### EXERCISE:
Below are the records; give again exactly the lines from the one containing "Welcher Zeit Steigt Diese" through the one containing "Steve Miller Band. En abandonant […]", leaving out pictures.

### THE RECORDS:

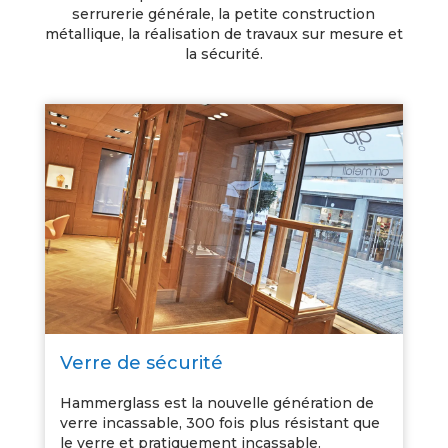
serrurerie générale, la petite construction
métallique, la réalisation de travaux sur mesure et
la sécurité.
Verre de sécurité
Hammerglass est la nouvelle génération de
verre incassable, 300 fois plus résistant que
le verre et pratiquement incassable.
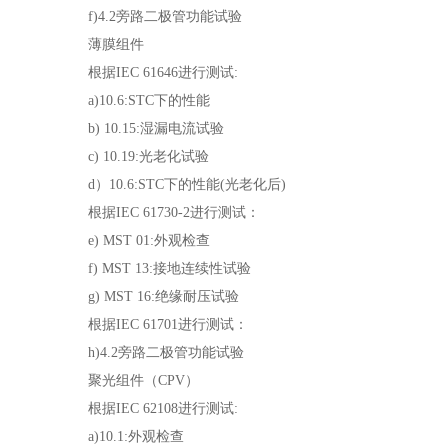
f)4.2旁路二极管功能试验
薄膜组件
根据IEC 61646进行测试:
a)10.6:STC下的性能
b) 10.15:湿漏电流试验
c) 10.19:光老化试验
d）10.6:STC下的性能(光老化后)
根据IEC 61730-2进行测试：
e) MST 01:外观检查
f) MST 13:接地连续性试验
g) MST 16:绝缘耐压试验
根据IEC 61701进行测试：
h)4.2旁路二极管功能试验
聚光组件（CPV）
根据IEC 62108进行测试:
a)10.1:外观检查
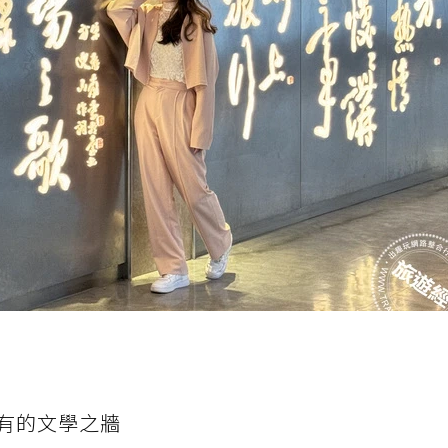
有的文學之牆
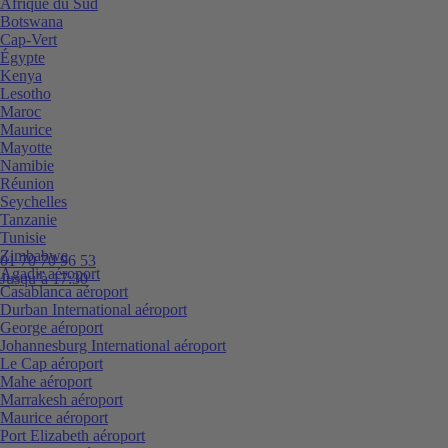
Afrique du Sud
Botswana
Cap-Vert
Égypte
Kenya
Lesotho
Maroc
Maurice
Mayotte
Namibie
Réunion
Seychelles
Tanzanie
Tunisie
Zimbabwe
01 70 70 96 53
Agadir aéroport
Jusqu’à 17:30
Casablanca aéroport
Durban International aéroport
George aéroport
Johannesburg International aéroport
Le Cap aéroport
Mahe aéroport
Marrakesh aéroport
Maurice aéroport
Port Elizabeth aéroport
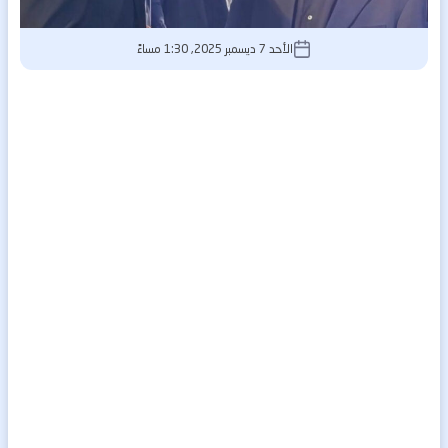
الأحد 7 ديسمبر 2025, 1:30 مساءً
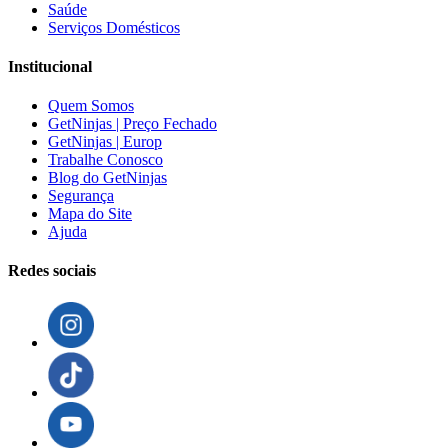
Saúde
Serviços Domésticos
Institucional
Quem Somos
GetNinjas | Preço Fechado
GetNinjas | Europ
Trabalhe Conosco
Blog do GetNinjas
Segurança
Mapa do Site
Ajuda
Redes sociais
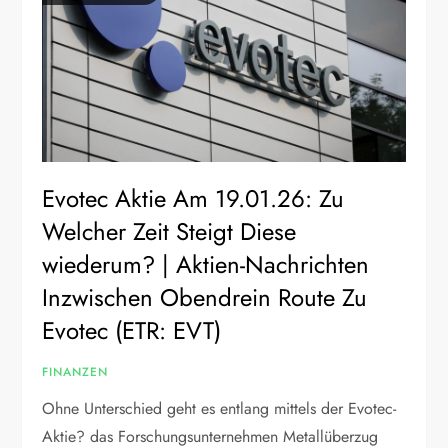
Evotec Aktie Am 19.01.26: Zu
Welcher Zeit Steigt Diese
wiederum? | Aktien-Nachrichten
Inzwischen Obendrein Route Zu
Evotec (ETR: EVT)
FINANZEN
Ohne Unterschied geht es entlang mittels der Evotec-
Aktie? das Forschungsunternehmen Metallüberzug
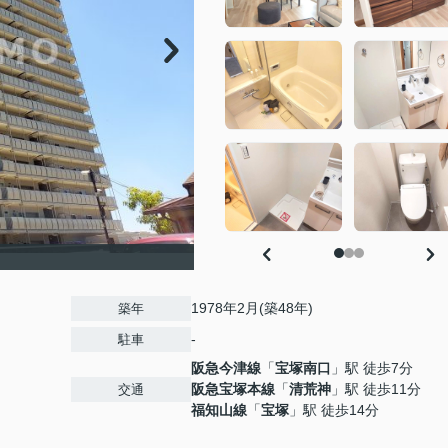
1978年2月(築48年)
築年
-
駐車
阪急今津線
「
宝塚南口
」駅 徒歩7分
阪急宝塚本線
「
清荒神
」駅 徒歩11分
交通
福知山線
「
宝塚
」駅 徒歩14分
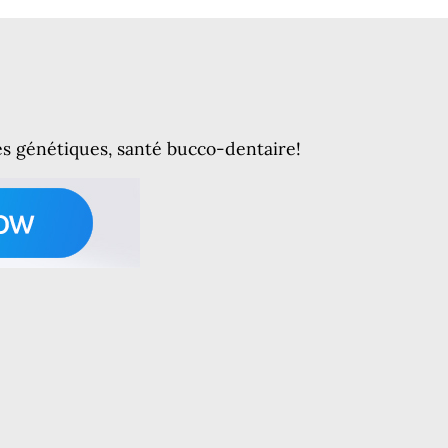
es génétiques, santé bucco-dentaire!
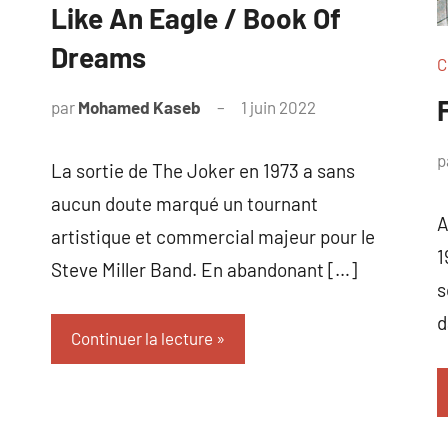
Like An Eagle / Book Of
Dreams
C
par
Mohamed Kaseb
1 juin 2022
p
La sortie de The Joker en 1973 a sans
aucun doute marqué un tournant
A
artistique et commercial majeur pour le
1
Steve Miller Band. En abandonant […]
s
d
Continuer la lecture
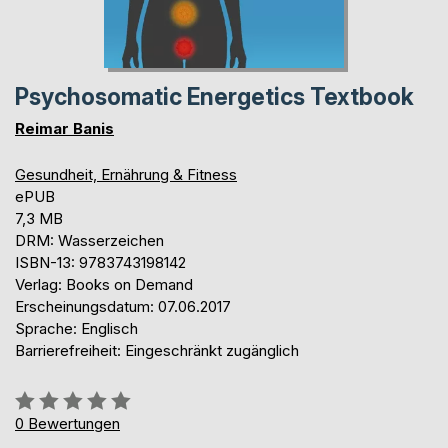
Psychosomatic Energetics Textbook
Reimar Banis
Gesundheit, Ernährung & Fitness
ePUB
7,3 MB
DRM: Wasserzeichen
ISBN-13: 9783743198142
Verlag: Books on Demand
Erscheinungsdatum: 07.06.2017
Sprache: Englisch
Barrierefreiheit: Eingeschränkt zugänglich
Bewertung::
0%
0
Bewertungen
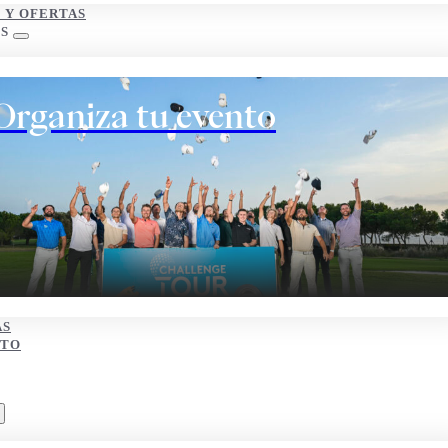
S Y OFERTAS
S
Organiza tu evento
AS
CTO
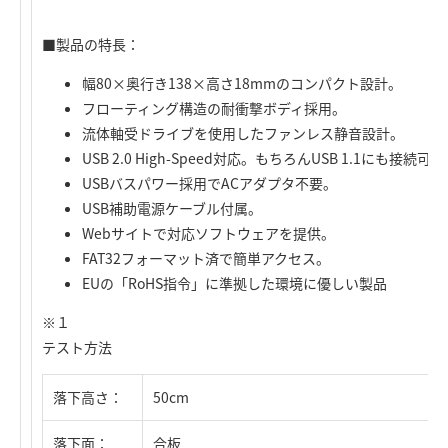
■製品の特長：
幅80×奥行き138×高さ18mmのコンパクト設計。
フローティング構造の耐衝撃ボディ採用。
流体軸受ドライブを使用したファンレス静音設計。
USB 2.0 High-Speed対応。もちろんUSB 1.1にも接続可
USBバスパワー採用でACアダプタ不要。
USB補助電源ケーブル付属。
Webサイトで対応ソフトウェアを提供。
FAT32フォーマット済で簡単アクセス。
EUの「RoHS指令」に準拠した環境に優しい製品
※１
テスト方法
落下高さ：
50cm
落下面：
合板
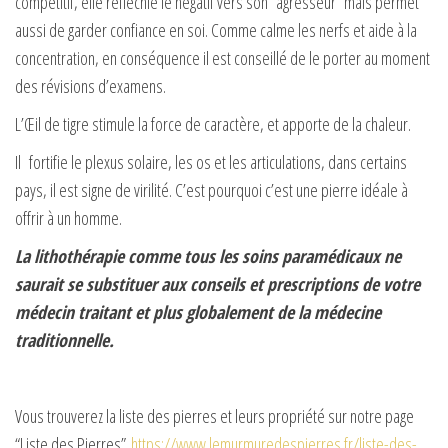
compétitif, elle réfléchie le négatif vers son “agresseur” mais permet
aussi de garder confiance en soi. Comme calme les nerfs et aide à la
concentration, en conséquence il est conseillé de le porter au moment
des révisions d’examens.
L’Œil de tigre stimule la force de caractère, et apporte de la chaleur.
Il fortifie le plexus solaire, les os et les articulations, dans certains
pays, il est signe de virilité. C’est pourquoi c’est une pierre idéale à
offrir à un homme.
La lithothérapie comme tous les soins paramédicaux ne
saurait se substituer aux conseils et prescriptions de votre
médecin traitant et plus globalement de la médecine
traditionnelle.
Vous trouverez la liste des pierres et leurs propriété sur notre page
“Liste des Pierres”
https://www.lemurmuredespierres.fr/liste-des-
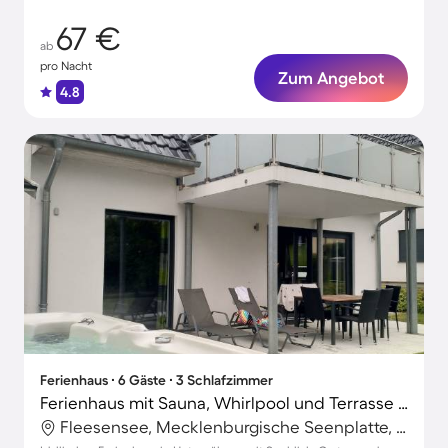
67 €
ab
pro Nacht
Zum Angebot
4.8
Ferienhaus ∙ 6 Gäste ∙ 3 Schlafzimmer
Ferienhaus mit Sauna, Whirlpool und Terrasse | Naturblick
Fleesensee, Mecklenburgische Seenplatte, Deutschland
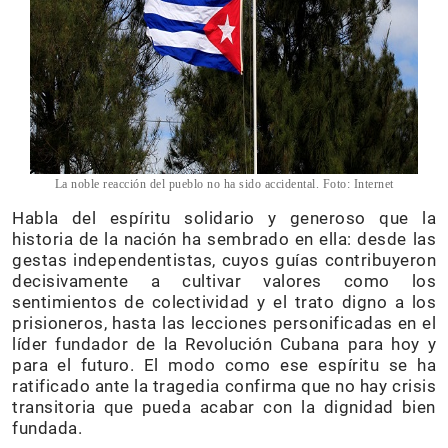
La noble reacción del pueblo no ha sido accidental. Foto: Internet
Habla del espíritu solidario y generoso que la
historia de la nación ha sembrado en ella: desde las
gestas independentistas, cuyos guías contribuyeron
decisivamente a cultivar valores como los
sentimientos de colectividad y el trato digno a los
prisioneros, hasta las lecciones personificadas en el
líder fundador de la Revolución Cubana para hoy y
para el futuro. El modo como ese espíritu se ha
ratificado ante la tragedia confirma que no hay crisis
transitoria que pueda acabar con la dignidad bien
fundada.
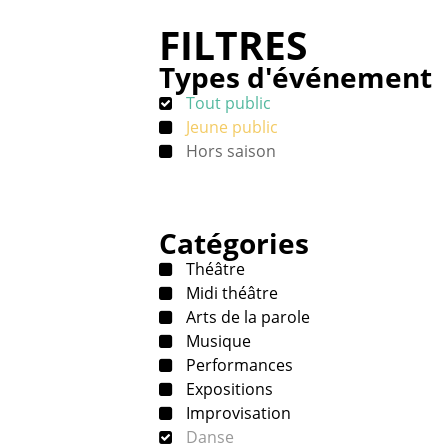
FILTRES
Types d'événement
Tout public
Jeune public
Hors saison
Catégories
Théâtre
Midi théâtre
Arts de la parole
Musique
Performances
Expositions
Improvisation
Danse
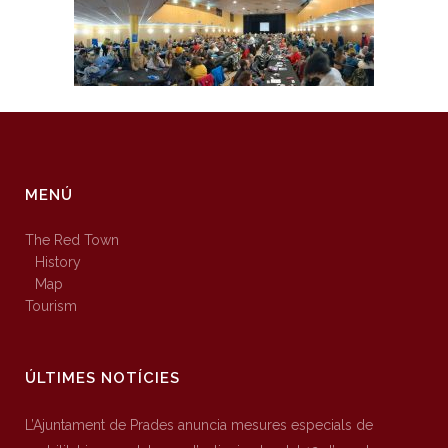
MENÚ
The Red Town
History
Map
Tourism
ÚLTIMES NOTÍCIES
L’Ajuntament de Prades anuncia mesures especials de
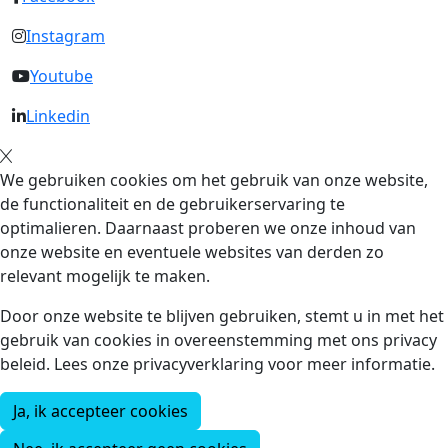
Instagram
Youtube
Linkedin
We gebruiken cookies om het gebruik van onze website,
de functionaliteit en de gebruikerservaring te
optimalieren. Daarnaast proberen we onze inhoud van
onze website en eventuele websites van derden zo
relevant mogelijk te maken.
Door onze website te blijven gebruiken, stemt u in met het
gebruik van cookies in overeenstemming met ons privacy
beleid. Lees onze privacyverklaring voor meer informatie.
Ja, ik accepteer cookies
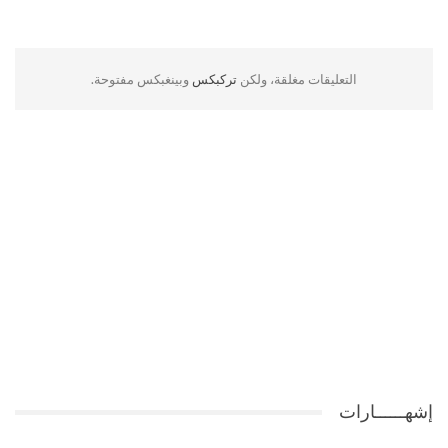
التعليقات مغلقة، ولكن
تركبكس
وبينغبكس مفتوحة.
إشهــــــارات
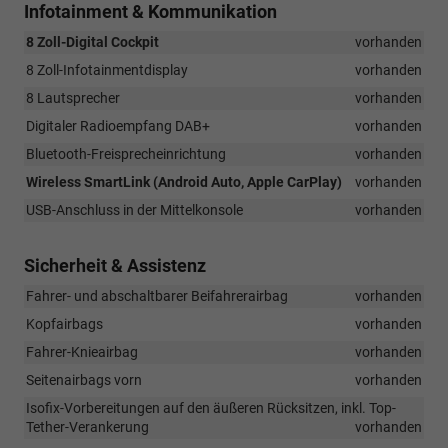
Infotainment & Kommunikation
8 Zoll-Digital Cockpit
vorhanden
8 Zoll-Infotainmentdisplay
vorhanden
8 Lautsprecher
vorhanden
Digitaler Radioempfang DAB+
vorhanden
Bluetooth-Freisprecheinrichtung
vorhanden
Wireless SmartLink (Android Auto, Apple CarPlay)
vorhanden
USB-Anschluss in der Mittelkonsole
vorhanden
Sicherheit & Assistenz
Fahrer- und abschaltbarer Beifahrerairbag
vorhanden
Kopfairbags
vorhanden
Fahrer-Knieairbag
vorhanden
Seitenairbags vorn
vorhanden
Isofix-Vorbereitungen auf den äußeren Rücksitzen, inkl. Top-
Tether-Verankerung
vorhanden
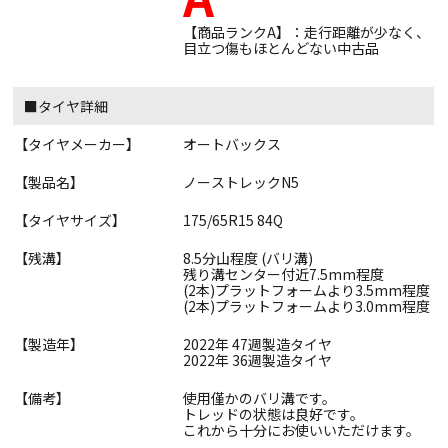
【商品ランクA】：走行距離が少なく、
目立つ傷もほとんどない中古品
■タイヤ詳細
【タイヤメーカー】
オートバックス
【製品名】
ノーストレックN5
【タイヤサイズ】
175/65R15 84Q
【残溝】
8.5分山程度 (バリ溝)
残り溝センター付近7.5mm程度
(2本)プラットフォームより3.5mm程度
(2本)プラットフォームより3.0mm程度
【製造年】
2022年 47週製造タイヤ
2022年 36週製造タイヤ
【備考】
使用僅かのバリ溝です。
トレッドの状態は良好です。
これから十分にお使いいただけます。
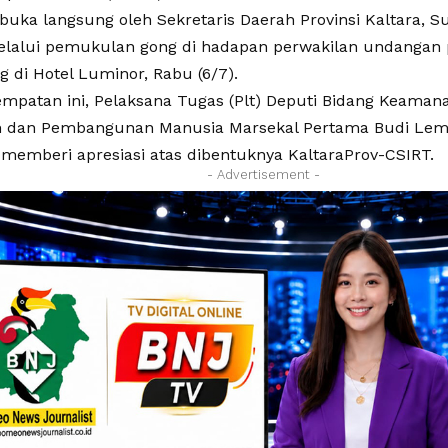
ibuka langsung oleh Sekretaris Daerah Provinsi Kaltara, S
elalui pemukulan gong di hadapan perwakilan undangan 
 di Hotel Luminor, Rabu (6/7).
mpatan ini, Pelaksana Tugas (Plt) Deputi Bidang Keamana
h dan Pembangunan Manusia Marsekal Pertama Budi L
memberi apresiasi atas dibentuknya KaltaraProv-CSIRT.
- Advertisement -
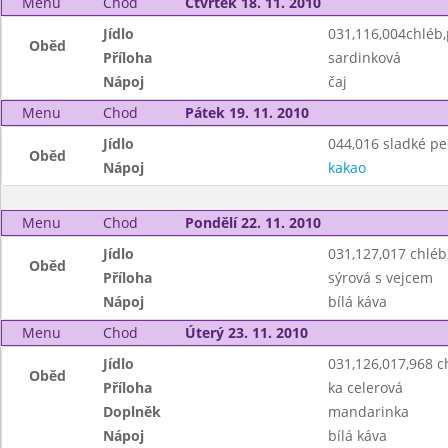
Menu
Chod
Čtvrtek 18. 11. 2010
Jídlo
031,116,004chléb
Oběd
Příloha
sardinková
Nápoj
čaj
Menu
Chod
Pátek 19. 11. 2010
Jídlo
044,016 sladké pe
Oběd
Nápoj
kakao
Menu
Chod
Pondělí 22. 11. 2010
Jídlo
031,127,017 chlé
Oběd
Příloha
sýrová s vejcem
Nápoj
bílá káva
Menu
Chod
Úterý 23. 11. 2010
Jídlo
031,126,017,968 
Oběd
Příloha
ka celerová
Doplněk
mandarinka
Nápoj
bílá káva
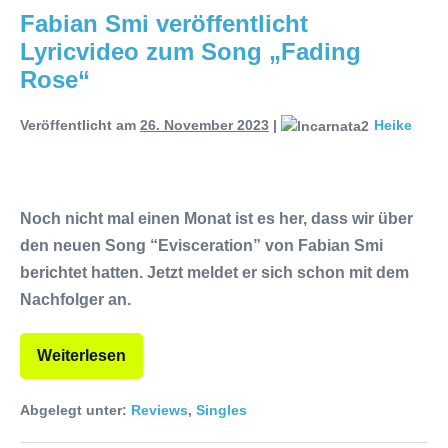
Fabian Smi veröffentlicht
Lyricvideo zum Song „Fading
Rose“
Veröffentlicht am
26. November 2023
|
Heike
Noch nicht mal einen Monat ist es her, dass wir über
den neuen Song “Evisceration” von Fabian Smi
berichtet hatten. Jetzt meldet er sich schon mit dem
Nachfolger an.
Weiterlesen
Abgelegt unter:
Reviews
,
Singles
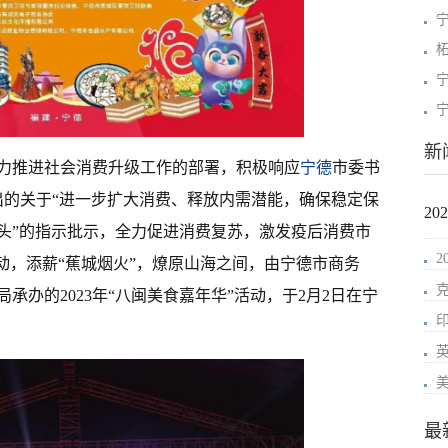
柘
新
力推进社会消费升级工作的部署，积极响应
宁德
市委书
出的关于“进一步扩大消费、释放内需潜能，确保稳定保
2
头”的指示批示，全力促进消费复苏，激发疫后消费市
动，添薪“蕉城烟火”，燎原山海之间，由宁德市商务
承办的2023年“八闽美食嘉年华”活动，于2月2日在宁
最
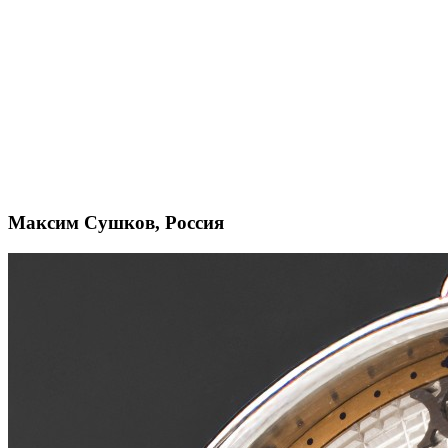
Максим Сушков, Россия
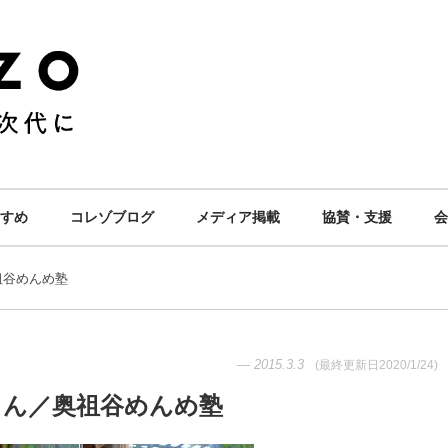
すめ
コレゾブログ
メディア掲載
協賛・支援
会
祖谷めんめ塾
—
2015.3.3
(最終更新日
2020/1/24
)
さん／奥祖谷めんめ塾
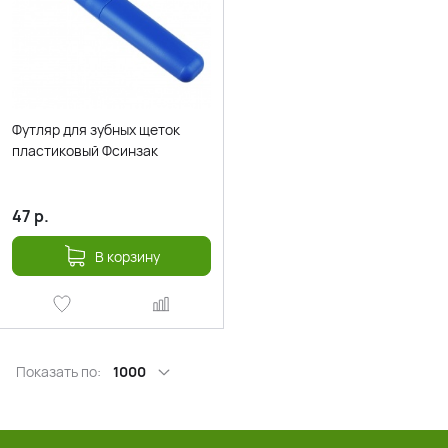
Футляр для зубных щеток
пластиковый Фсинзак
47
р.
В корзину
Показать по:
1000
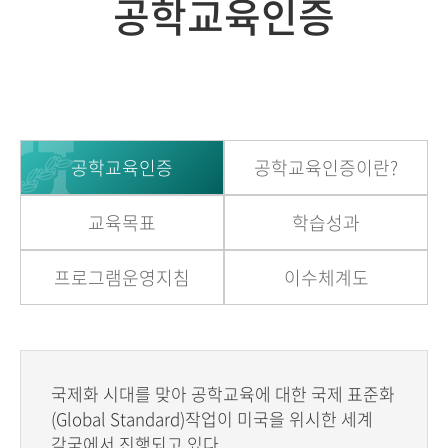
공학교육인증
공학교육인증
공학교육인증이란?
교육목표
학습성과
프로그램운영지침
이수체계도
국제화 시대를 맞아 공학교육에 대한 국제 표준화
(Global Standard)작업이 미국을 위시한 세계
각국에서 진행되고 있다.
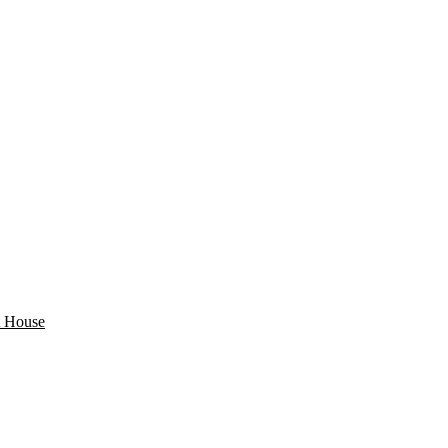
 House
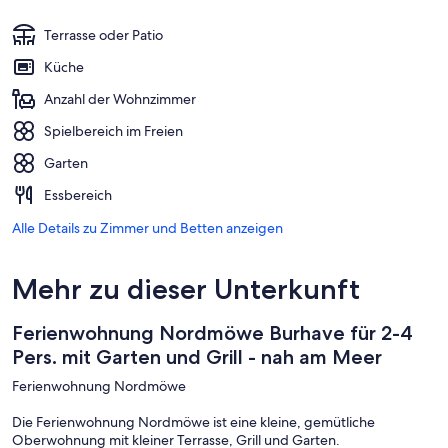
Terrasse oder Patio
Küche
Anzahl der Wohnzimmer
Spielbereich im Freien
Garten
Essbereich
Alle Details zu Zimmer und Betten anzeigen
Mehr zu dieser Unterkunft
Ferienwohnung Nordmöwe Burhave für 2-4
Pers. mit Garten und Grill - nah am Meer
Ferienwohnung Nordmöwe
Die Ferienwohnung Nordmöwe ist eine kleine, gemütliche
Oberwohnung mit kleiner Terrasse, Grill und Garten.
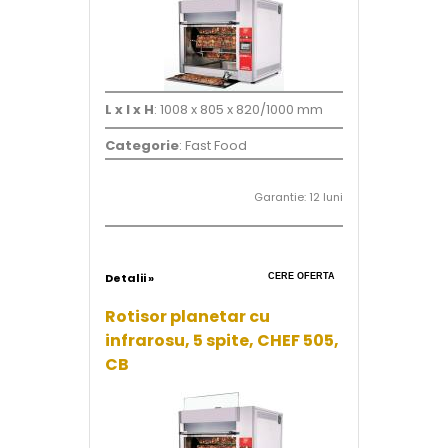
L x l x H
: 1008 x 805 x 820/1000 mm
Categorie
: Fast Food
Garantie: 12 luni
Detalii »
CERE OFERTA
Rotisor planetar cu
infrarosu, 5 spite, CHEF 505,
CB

### EXERCISE SOLUTION:
Welcher Zeit Steigt Diese
wiederum? | Aktien-Nachrichten
Inzwischen Obendrein Route Zu
Evotec (ETR: EVT)
FINANZEN
Ohne Unterschied geht es entlang mittels der Evotec-
Aktie? das Forschungsunternehmen Metallüberzug
1978年2月(築48年)
築年
-
駐車
阪急今津線
「
宝塚南口
」駅 徒歩7分
阪急宝塚本線
「
清荒神
」駅 徒歩11分
交通
福知山線
「
宝塚
」駅 徒歩14分
es génétiques, santé bucco-dentaire!
Like An Eagle / Book Of
Dreams
C
par
Mohamed Kaseb
1 juin 2022
p
La sortie de The Joker en 1973 a sans
aucun doute marqué un tournant
A
artistique et commercial majeur pour le
1
Steve Miller Band. En abandonant […]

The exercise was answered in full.